Ccine10: The Rover é marcado por boas atuações e roteiro bem elaborado
Um dos grandes méritos de “The Rover
– A Caçada” (The Rover), segundo longa
do diretor David Michôd, está em
unificar de forma notável o subjetivo do
seu protagonista, com aquilo que é
mostrado em cena para o espectador.
Dessa forma, o filme é quase todo como
uma viagem conduzida pela percepção
do personagem de Guy Pearce, como se
o psicológico dele se manifestasse na
imagem, sem que necessariamente o
diretor busque transformar sua
produção em um thriller psicológico – é
tudo se manifestando nas entrelinhas,
de forma que cabe ao público perceber
isso.
Baseado em uma ideia do próprio
Michôd, a história se passa na
Austrália, 10 anos depois de um colapso
econômico. Pessoas vivem em situações
precárias e fazem de tudo por dinheiro.
Um homem (Pearce) tem seu carro (o
único bem que possui) roubado por
uma gangue de bandidos. Furioso, ele
parte em uma busca para recuperar o
automóvel, esbarrando no meio do
caminho com Rey (Robert Pattinson),
um garoto com alguns problemas e
irmão mais novo de um dos integrantes
da gangue.
As ambientações nos desertos
australianos, alinhada ao figurino das
personagens, refletem o misto de vazio
e desordem no qual vive não só aquela
população, mas a mente do
protagonista. Não por acaso, ele
também passou por momentos difíceis
em sua vida dez anos antes, sendo o
colapso do país funcionando como uma
metáfora para seus problemas.
Como o protagonista parece estar alheio
a tudo que não envolva seu carro –
quase como um espelho da sociedade
individualista contemporânea – o longa
ganha um tom de monotonia, que é
quebrado várias vezes por disparos de
armas de fogo que fazem os
personagens sangrarem sem
repreensão. É uma violência chocante
de início, mas ao mesmo tempo é
natural naquele universo narrativo.

**Linhas**
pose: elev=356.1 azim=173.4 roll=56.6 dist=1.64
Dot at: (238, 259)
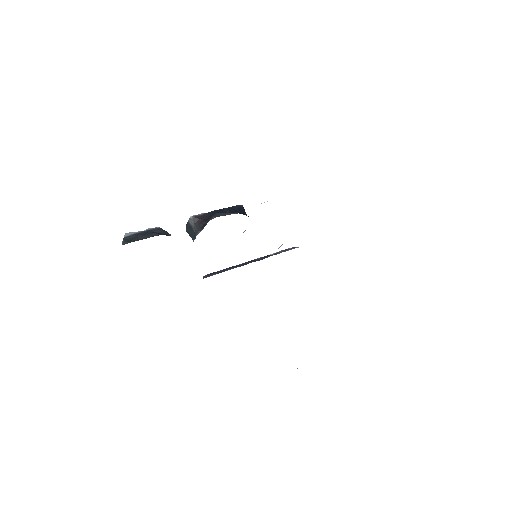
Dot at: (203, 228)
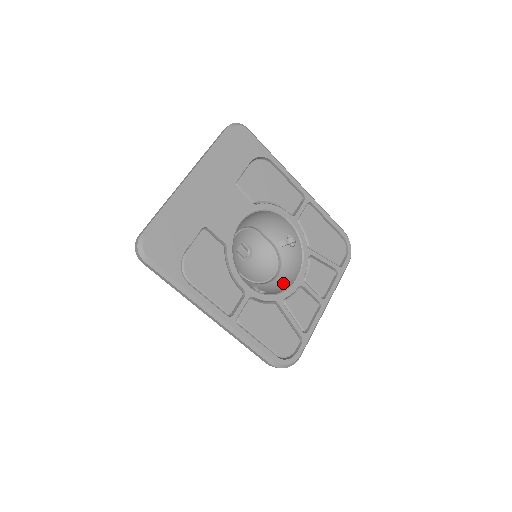
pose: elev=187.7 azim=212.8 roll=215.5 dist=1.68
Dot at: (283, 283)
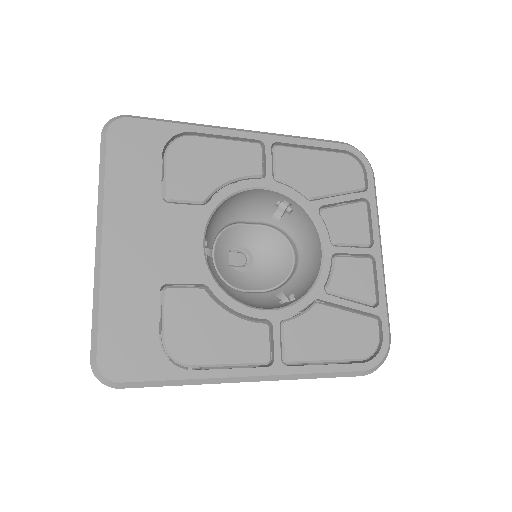
Dot at: (310, 265)
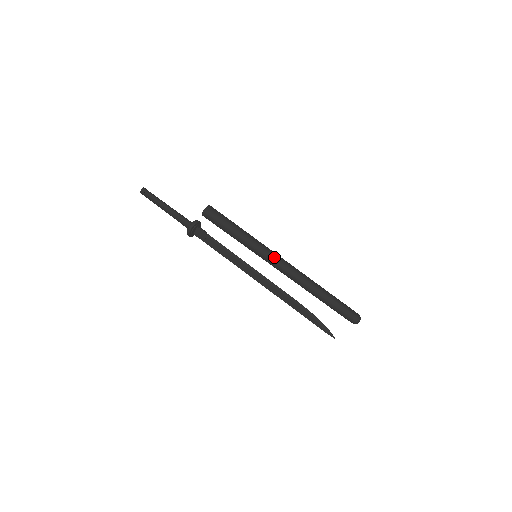
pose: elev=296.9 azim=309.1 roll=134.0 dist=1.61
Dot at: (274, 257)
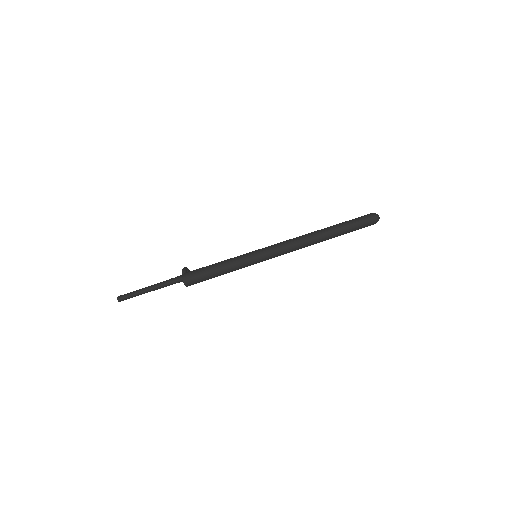
Dot at: occluded
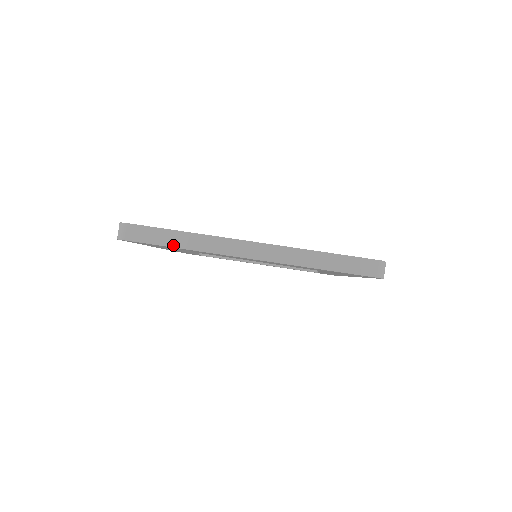
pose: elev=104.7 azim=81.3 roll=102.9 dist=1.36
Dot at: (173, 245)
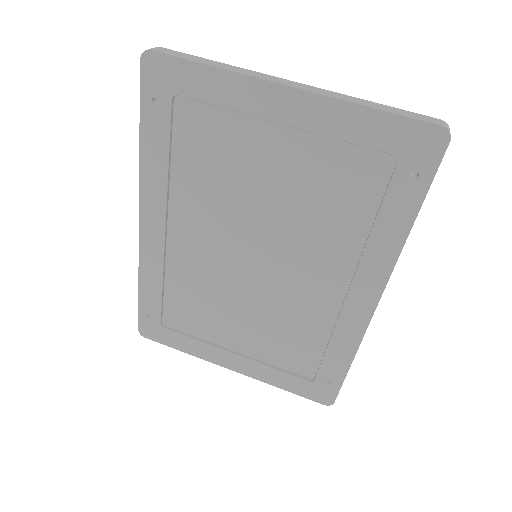
Dot at: (204, 63)
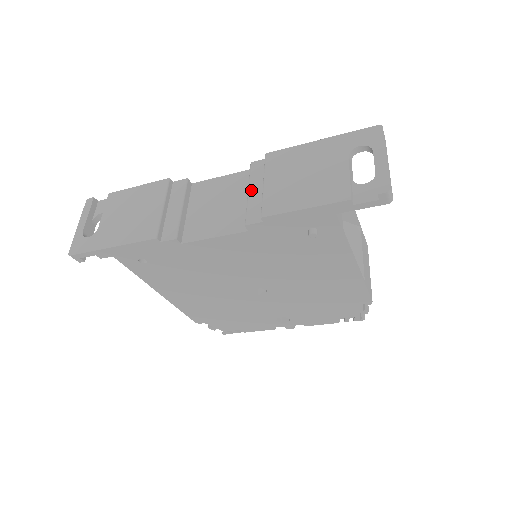
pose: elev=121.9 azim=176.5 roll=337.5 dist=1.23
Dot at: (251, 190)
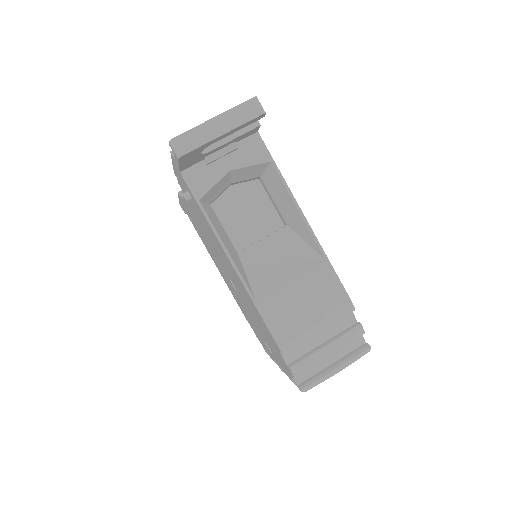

**Tarefa**
Reproduza, sem alterar nada, o trecho do texto de leitura que começa em "Baseado em uma" e segue até "tudo por dinheiro.". Baseie-se somente no texto de leitura, sem recorrer às linhas.

**Resposta**
Baseado em uma ideia do próprio
Michôd, a história se passa na
Austrália, 10 anos depois de um colapso
econômico. Pessoas vivem em situações
precárias e fazem de tudo por dinheiro.